Work item: When you reach the line containing "IMPUESTA POR INFRINGIR ESTADO DE" in the data below, begin returning lines exactly as written, and stop once the line containing "bin 559 araç denetimden geçirildi." has been returned.

Supplied entries:
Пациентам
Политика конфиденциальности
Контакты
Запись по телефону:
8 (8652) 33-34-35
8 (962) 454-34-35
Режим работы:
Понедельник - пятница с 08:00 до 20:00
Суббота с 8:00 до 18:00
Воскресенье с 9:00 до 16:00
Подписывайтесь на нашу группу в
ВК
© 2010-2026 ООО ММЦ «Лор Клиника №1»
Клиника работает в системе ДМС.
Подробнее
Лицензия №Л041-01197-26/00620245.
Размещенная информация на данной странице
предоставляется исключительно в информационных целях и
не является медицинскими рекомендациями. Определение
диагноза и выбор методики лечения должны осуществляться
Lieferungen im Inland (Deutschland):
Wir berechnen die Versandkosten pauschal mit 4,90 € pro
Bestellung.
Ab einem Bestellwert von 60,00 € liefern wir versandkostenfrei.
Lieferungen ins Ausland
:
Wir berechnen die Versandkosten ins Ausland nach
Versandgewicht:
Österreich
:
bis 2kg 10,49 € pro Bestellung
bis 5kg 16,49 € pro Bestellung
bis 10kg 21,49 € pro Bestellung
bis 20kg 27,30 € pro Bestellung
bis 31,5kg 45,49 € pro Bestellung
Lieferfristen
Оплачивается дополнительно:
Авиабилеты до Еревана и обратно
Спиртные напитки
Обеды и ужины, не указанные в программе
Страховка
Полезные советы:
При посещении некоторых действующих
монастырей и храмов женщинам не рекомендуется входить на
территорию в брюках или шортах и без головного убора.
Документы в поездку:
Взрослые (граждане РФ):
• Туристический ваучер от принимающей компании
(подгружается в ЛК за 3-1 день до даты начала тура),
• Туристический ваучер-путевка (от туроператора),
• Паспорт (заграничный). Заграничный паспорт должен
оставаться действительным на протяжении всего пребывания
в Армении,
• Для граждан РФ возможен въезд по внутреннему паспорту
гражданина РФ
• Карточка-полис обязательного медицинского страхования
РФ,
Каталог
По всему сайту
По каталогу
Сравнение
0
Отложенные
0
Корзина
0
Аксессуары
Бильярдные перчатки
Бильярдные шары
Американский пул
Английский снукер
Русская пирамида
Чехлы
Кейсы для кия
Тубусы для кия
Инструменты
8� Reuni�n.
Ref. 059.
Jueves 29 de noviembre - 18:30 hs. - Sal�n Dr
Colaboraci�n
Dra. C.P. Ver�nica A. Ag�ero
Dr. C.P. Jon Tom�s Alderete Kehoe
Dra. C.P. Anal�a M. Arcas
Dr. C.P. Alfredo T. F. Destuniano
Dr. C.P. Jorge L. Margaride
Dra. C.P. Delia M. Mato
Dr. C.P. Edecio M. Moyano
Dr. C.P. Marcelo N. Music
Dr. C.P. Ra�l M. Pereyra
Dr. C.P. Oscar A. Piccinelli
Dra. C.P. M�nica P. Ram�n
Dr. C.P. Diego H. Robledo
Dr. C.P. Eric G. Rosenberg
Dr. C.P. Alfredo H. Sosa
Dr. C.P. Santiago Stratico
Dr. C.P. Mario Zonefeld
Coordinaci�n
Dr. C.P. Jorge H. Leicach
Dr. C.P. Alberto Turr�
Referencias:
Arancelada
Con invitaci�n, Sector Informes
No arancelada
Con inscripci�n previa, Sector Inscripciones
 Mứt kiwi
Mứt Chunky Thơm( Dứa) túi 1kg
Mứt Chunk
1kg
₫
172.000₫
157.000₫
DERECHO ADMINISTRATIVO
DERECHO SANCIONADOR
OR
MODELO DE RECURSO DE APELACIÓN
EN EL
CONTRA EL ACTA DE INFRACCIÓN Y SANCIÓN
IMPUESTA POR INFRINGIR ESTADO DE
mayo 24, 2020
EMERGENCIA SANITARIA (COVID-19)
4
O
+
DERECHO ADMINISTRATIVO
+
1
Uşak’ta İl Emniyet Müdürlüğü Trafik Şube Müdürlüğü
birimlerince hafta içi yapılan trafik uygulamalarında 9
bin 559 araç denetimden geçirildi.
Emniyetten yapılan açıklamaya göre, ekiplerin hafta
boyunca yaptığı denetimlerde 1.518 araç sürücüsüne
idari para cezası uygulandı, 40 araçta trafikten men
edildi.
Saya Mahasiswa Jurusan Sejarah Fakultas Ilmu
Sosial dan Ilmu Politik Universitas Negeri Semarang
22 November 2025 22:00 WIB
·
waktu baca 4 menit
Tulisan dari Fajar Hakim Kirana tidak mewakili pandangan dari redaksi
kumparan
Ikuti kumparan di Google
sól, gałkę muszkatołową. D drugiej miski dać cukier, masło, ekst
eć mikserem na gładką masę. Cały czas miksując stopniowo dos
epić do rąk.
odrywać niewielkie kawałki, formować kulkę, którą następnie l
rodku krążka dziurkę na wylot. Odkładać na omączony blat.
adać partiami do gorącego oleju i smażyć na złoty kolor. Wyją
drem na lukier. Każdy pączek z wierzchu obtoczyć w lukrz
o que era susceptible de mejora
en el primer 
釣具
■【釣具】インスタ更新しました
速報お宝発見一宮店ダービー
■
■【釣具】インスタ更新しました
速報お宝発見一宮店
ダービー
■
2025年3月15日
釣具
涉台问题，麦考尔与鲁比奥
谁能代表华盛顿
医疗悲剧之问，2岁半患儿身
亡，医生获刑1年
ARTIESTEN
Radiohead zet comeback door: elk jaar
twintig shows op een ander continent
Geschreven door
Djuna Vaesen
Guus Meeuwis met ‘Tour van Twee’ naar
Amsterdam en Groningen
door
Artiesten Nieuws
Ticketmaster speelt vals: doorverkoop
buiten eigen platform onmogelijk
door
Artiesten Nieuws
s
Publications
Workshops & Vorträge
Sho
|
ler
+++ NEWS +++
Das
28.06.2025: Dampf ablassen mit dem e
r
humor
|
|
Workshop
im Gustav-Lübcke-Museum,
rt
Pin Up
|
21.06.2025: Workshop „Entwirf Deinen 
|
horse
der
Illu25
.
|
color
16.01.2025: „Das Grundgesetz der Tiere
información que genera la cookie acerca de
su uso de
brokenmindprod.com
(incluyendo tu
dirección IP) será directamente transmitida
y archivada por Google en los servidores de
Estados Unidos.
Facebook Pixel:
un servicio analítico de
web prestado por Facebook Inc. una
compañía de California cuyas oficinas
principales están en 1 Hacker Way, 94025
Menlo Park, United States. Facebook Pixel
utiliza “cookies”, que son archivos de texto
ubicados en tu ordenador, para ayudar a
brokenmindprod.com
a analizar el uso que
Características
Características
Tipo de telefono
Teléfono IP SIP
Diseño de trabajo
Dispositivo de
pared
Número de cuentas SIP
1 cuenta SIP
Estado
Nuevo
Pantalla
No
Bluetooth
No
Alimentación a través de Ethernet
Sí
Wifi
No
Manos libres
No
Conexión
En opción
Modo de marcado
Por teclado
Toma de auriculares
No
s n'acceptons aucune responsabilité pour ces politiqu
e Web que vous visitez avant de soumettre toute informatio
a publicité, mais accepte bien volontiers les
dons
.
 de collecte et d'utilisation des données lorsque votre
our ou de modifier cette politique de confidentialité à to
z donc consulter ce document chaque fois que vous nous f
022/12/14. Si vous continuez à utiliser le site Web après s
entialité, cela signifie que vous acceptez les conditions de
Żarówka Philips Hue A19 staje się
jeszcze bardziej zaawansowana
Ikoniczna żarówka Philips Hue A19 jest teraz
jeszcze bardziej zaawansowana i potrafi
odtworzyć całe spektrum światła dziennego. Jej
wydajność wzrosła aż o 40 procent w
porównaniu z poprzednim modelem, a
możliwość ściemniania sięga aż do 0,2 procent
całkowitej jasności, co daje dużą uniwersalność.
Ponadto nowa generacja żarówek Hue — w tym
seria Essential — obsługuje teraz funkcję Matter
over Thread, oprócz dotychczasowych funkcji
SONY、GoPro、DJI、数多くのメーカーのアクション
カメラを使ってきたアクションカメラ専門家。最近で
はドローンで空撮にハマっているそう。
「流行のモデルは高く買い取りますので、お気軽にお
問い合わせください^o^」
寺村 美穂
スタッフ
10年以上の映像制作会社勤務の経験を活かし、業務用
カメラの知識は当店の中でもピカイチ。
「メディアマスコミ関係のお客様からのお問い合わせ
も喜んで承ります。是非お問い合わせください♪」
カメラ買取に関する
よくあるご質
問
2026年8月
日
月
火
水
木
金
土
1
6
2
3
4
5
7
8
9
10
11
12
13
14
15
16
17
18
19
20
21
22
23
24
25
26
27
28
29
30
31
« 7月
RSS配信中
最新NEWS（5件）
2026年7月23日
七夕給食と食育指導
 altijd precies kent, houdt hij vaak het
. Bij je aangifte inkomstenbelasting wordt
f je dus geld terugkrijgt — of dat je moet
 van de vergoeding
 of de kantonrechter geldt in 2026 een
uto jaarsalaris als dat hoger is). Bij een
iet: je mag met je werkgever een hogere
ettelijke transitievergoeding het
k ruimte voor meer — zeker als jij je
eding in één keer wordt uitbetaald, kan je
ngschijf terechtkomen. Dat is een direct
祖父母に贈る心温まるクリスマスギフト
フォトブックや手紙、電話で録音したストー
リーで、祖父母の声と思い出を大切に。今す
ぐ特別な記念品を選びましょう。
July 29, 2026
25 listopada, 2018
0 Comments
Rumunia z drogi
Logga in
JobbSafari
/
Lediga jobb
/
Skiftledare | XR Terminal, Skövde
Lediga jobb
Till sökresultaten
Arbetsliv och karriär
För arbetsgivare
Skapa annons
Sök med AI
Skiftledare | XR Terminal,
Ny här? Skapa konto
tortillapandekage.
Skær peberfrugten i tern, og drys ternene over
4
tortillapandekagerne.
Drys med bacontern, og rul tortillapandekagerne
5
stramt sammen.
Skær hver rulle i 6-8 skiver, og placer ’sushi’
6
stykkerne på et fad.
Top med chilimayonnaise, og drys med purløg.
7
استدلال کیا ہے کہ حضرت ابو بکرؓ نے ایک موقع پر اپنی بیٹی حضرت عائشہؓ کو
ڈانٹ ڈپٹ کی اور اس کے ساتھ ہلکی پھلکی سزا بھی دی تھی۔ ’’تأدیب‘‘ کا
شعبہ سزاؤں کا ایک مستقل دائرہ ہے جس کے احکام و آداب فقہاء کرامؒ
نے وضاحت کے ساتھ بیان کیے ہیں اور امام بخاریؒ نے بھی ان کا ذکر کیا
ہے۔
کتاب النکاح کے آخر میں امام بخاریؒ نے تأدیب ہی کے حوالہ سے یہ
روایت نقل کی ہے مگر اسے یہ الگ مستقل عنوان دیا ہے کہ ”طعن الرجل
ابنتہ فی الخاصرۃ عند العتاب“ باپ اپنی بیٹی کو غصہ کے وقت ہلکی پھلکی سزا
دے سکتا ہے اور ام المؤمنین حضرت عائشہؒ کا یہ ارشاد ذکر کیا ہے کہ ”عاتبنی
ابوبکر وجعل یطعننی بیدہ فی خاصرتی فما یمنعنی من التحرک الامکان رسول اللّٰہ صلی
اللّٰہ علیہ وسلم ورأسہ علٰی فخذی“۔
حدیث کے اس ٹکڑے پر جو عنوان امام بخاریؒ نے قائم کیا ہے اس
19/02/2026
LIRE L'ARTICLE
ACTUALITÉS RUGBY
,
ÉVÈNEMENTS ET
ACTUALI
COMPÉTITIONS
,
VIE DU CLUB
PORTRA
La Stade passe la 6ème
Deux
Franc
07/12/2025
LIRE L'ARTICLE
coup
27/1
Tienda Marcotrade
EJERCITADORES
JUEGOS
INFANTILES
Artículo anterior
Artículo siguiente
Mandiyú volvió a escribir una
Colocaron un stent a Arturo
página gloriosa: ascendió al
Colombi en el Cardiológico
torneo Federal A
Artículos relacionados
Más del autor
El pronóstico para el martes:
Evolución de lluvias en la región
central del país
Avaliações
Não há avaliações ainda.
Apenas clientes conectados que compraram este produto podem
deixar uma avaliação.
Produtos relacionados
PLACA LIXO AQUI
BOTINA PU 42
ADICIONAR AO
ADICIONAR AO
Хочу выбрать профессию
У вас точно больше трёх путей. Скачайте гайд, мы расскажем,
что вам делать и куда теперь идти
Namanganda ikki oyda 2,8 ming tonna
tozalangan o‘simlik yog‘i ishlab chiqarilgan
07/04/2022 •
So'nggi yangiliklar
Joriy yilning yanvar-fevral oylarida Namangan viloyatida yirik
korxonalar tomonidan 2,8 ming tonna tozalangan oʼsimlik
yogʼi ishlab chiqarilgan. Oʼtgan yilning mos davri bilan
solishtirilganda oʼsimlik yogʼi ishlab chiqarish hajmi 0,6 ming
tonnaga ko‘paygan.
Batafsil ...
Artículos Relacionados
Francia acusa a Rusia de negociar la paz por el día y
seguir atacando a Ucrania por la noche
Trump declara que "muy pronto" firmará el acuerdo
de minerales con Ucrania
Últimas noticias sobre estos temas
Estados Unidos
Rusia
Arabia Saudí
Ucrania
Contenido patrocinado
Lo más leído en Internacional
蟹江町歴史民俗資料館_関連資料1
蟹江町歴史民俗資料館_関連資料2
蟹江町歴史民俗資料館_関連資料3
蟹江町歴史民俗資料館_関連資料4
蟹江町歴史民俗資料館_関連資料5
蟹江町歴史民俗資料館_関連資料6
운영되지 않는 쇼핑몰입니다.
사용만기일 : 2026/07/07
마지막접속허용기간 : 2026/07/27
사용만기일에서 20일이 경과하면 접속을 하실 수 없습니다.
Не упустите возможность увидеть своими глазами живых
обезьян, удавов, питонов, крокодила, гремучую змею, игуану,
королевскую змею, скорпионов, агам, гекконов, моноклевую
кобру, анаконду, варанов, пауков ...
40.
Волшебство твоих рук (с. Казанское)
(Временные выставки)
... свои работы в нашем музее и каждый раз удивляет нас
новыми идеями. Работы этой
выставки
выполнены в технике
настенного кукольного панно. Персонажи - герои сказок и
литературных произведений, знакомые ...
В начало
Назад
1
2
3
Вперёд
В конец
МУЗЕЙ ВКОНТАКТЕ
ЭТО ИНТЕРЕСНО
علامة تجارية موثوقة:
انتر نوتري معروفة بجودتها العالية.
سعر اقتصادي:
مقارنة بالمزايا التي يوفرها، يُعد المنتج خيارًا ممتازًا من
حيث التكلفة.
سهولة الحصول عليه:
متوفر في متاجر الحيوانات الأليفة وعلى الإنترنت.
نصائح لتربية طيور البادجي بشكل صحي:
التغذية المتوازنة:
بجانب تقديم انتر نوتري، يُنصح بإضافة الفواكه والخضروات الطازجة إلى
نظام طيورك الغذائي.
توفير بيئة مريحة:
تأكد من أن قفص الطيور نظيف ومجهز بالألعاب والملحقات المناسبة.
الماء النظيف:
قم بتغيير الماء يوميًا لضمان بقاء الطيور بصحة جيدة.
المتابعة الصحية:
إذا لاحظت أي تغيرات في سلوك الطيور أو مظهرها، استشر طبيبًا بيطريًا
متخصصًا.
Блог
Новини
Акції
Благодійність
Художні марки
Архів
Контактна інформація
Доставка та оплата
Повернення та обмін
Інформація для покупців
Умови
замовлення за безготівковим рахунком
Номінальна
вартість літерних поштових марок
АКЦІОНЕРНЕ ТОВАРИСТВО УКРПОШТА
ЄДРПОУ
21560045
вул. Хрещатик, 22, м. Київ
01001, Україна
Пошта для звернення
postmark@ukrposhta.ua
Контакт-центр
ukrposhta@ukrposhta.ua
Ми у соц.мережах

Solution for this exercise:
IMPUESTA POR INFRINGIR ESTADO DE
mayo 24, 2020
EMERGENCIA SANITARIA (COVID-19)
4
O
+
DERECHO ADMINISTRATIVO
+
1
Uşak’ta İl Emniyet Müdürlüğü Trafik Şube Müdürlüğü
birimlerince hafta içi yapılan trafik uygulamalarında 9
bin 559 araç denetimden geçirildi.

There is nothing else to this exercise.